Her coaching journey has been predominantly historic. In 2023, she became the first woman to serve as assistant coach of a men’s Bundesliga side, working under Marco Grote at Union Berlin. In 2024, she again made history by briefly taking charge of a men’s Bundesliga match during a suspension, being the first woman ever to do so.


Then, to much media attention, on 11 April 2026, following the dismissal of Steffen Baumgart, Eta was appointed interim head coach of Union Berlin’s men’s team. In doing so, she became the first woman to manage a team not only in the Bundesliga, but across Europe’s top five leagues.


Her first match ended in defeat to Wolfsburg, but the performance told a different story. Union posted an xG of 1.79 compared to Wolfsburg’s 0.19, recorded 25 shots to 5, and created three big chances to none. On paper, it was a game that reflected control, chance creation, even if the result didn’t follow.


The Reality Beyond the Pitch


To no surprise, Eta’s appointment was met not only with attention, but with an immediate wave of misogynistic and sexist abuse.


There is a particular psychological weight that comes with watching history unfold when you already understand what follows it. When you belong to a group that is routinely discriminated against, whether through gender, sexuality, race, religion or otherwise, there is often a quiet, anticipatory awareness that achievement will not be received neutrally. That success will be followed, almost inevitably, by scrutiny that is not equally distributed.


Photo Credit: Getty Images
Photo Credit: Getty Images

In football, that dynamic is especially visible.

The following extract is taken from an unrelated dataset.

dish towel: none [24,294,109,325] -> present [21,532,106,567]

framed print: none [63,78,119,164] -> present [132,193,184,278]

The sport is built on legacy, competition, and identity, but increasingly, it’s also shaped by online culture where abuse becomes immediate, loud, and disproportionately targeted. It is not that men are exempt from criticism or hate; they are not, but what differentiates cases like Eta’s is the basis of that response is not performance, not tactics, not results, but identity itself.

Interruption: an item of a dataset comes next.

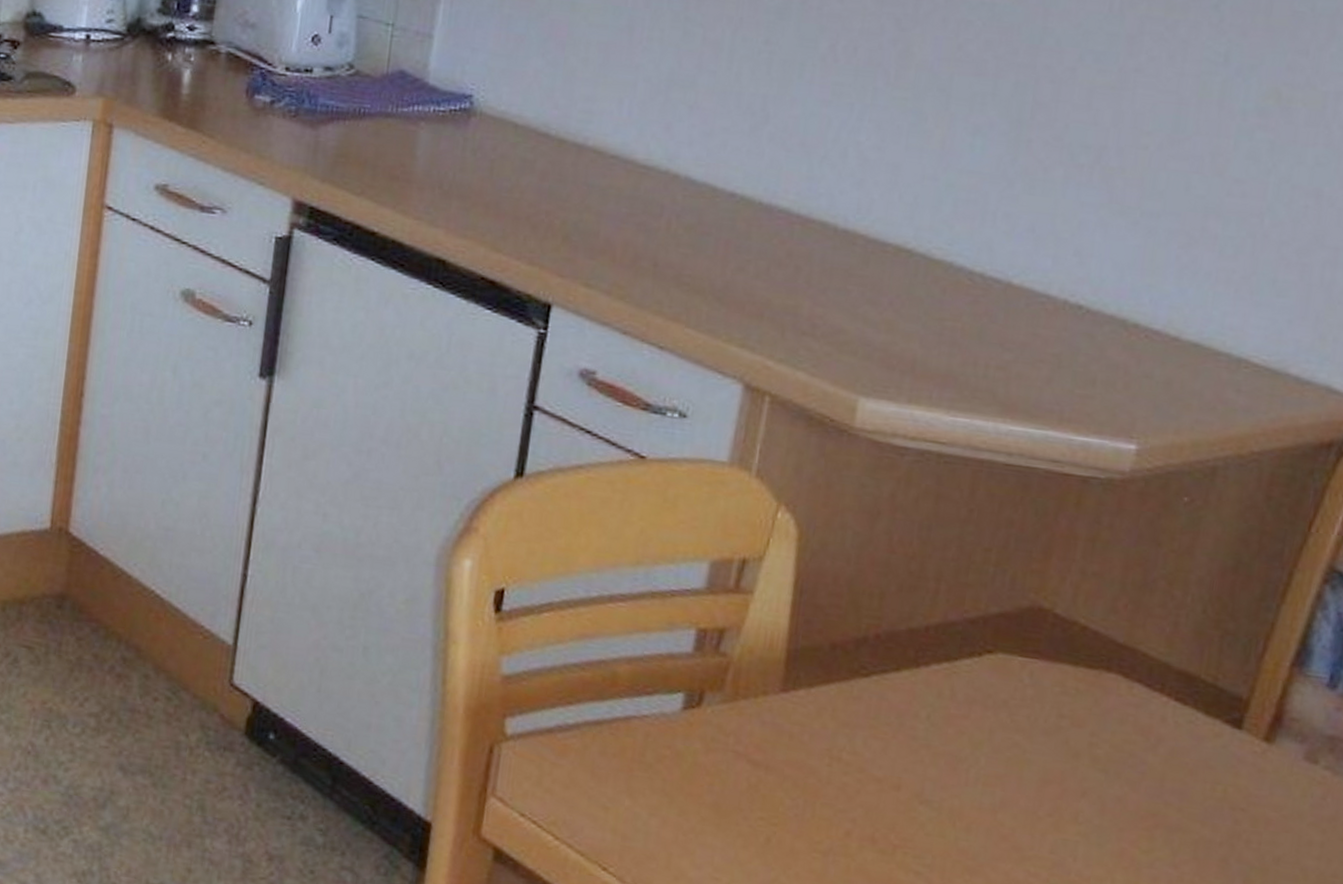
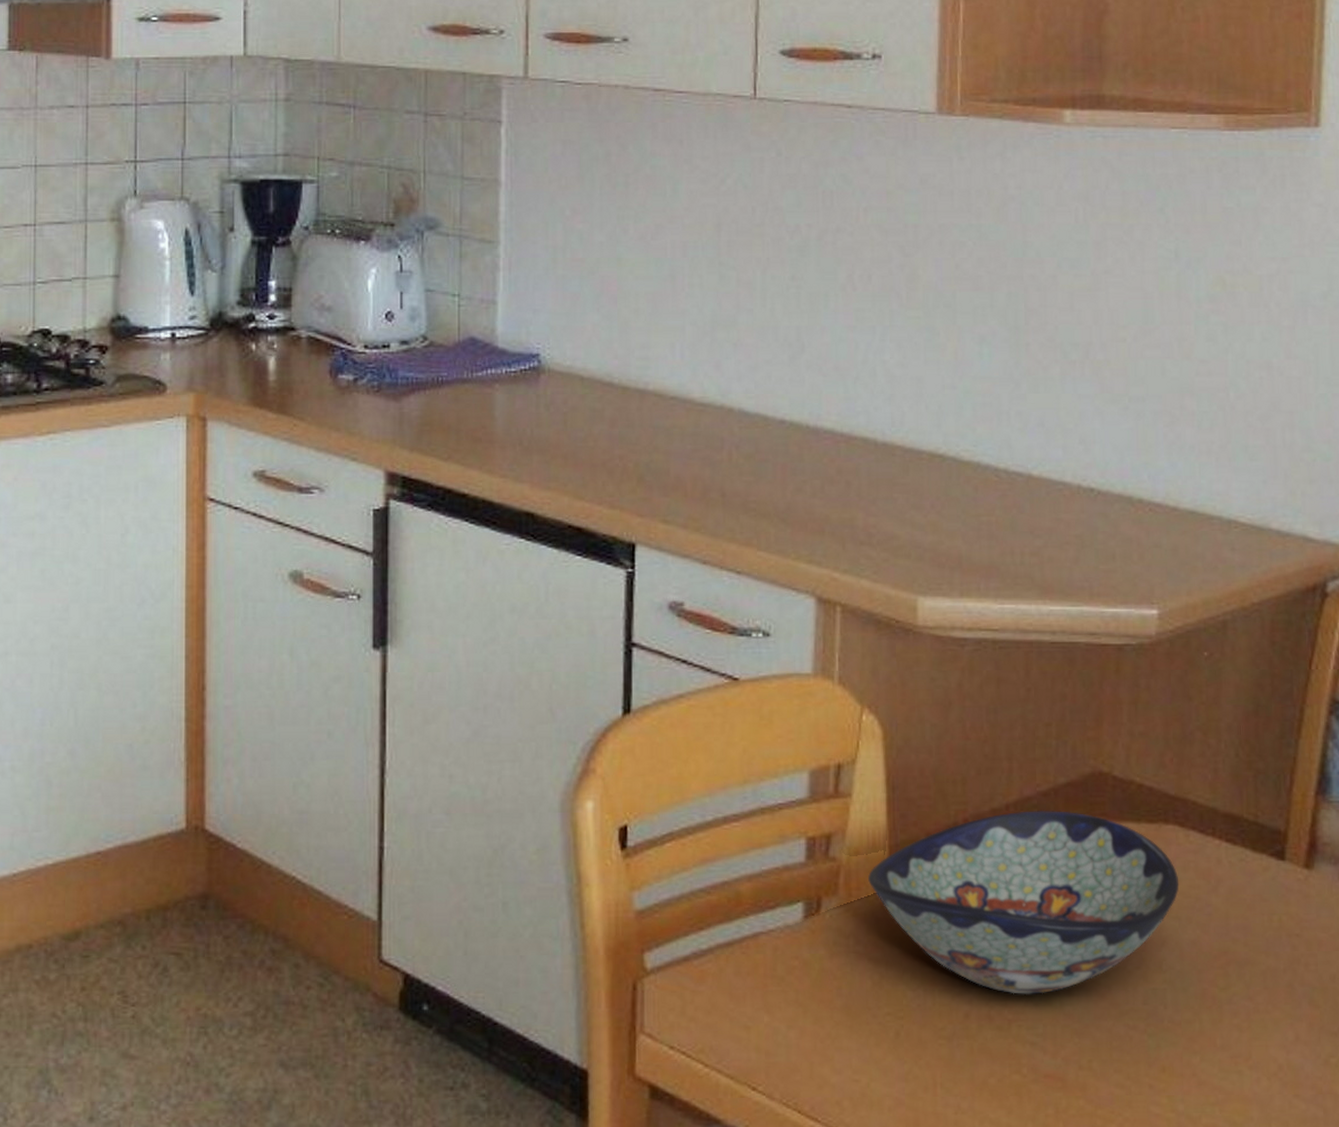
decorative bowl: none [759,635,1113,825] -> present [868,809,1180,994]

There is a great contrast between reacting to defeat as a male manager and reacting to defeat as a female manager in a male-dominated space. One is critique, and the other is structural prejudice.

It is difficult, in moments like this, not to experience a dual reaction: celebration at the historic appointment, followed almost immediately by awareness of what will come next, and that’s not because it’s surprising, but because it is predictable.


Club Response & Cultural Shift


Union Berlin has notably taken an unusually direct position in response to online abuse.

Rather than distancing themselves or issuing standard statements, the club have actively confronted hateful commentary online, including responses such as “sincerely, shut the **** up” and “I don’t want this loser on our page.” Albeit unconventional, but it signals a refusal to treat abuse as something to be passively moderated rather than directly challenged.


Platforms such as The Touchline on X have also amplified criticism, with posts framing Eta’s debut in reductive terms. With over 1.5 million followers, the responsibility of these platforms becomes more significant, not only in what is said, but in what is normalised.




Against this backdrop, Union’s public positionality matters. It is not passive allyship, but instead is active defence of not just Eta, but of women in coaching, and of what her appointment represents beyond one club or one match.


The club have also confirmed that Eta’s role is interim, as she is set to transition into the women’s head coach position next season. In their words, retaining her in the men’s role long-term would be a “disservice to women’s football”.  


The Bigger Picture


What’s happening with Marie-Louise Eta is about way more than just tactics, it’s about how the system reacts when things actually change. It’s easy to celebrate ‘firsts’ in theory, but when it happens, the backlash is almost instant. 


Photo Credit: AP Photo/Ebrahim Noroozi)
Photo Credit: AP Photo/Ebrahim Noroozi)

Marie-Louise, alongside Union Berlin, is proving to every young girl and woman that this journey is possible for you - these doors are here to be opened. Union Berlin next play this Friday, against RB Leipzig in what will be a tough fight due to Leipzig's position in the table, being top 3. 


But moments like this aren’t just about results, but about shifting what feels possible.